The "Tale of Two Malls" story, in one of the city's main sources of news at least in print, discusses the purchase of the mall, the money involved, the fact that a new tenant, a church, brought occupancy up to 15%, and that old fears of the mall being a haven for malcontents is no longer an issue. Clearly this should be enough to bring droves of potential retailers and consumers back to the old mall. Right?

Retailers, restaurants, and other similar enterprises that traditionally occupy large indoor shopping malls have one incentive to occupy such space: access to consumers that can afford the goods they sell. Regency Square is surrounded by several neighborhoods within a convenient commute and the plethora of strip mall surrounding it. As the Time-Union writer correctly reported, the mall, being continually used since 1967, is still in very good shape. But, looking around the area, it is easy to see that much of the retail space is in reasonably good shape as well-- except for one problem: occupancy.

The Regency Square Mall, and other retail space surrounding it, lost many large corporate retailers within a short year of two years from 2007 to 2009. North of the mall up to Merrill Road is full of space built that is now largely vacant, so the question is not whether or not there is enough space in the area for retailers to sell their goods and services. The question is, "Where are the customers?"

Recently, I did a study of the effects of unemployment and poverty in the zip codes surrounding the mall as part of a larger series entitled, "The Trouble With Jacksonville." The greater Arlington/Regency area has three zip codes, 32211, 32225, and 32277, that have a total population of 112,854 people. The percentages of unemployment and people at, or below, the poverty line is as follows:

32211 - 12.4% Unemployed, 19.5% Poverty Rate
32225 -   7.4% Unemployed,   9.7% Poverty Rate
32277 - 10.4% Unemployed, 14.1% Poverty Rate.
(According to the 2011 American Community Survey US Census Dept.)

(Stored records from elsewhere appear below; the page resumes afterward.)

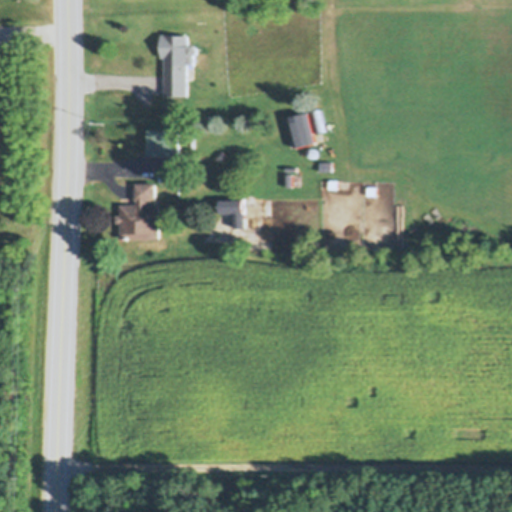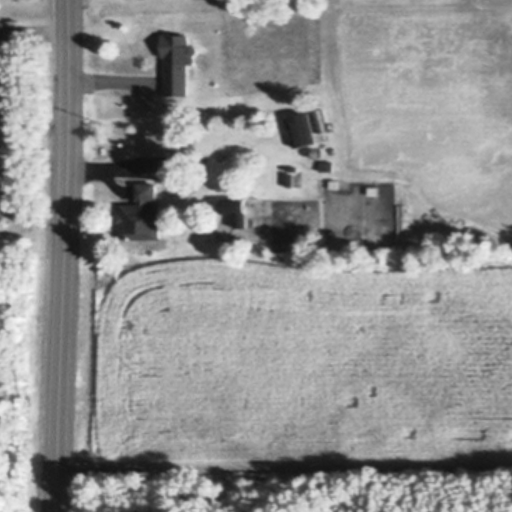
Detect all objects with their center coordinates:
building: (177, 64)
building: (175, 65)
road: (114, 84)
building: (319, 120)
building: (300, 130)
building: (298, 131)
building: (161, 143)
building: (164, 143)
building: (313, 152)
building: (326, 166)
building: (289, 180)
building: (333, 184)
building: (231, 212)
building: (235, 212)
building: (140, 216)
building: (141, 216)
road: (61, 256)
road: (283, 475)
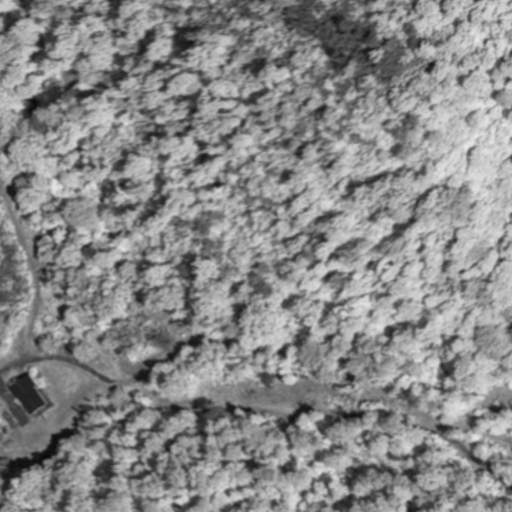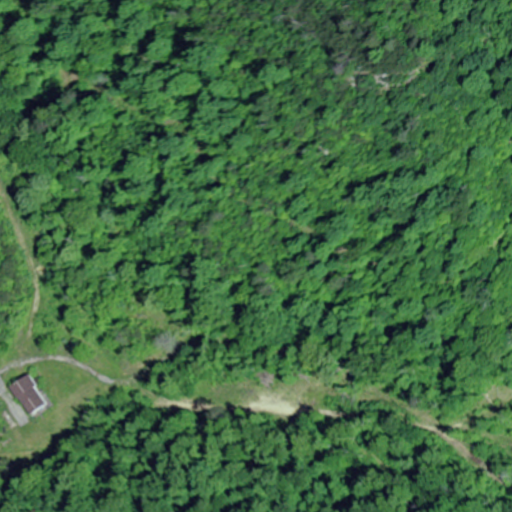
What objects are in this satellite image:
building: (33, 395)
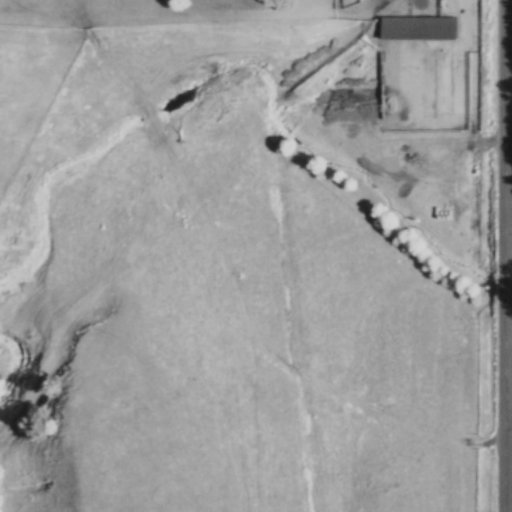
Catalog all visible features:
building: (418, 26)
road: (507, 255)
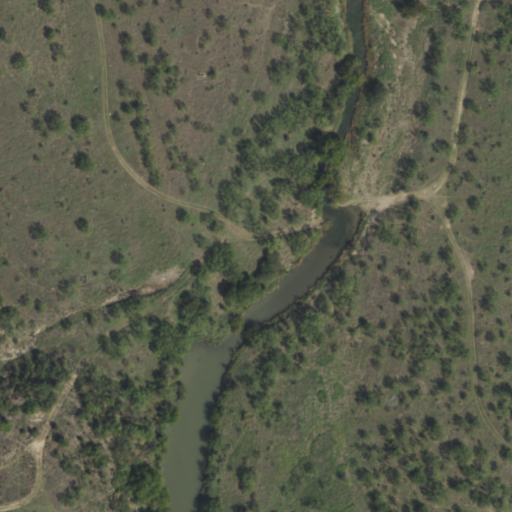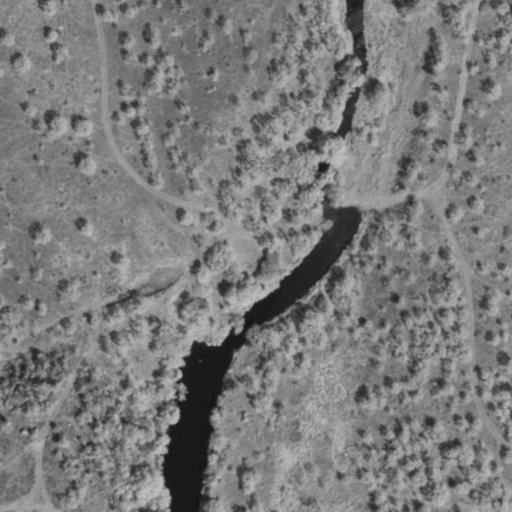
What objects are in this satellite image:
road: (90, 61)
road: (46, 102)
road: (297, 201)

The averaged percentage of unemployed, between the three main zip codes in the area, is 10.6% of the total population, with 14.4% living at or below the poverty line. This may sound like a drop in the pail, considering the overall population in the area, but 11,962 people unemployed, and 16,250 people at or below the poverty line means a significant enough drop in purchasing power-- approximately $500 to $700 per person a year in disposable income--to close a smaller retailer, restaurant owner, occupying storefront space, or kiosk. By conservative estimates it represents almost $12 million dollars in lost revenue per year to the area because people are simply not able to afford the goods and services.

This little bit of revenue drop due to high levels of unemployment and poverty dramatically affect a market as it cannot maintain or thrive without demand. This loss of demand leads to a further drop in employment within the area, as people go to other areas of the city for employment, spending part of their disposable income there in commute and lunch (if their wages are relatively low), rather than spending it in the area where they live. If this continues, in time a neighborhood with its business districts will decline, falling into blight.

Other factors come into play as well. Larger market places--like Town Center--being relatively near will attract customers who can afford their goods and services, away from older places. So arguably, older malls do need to be competitive in order to keep middle class customers. But avoiding addressing large-scale unemployment and poverty keeps demand limited since larger retail spaces compete for a smaller consumer base. So it's not simply a matter of "creating a better, more attractive Regency Square Mall" alone; it is a matter of creating more people who can afford to support the businesses within it. And that is a role City Hall and our larger media has to creatively address with more than a little corporate welfare, vague puff piece articles and a few speeches at election time.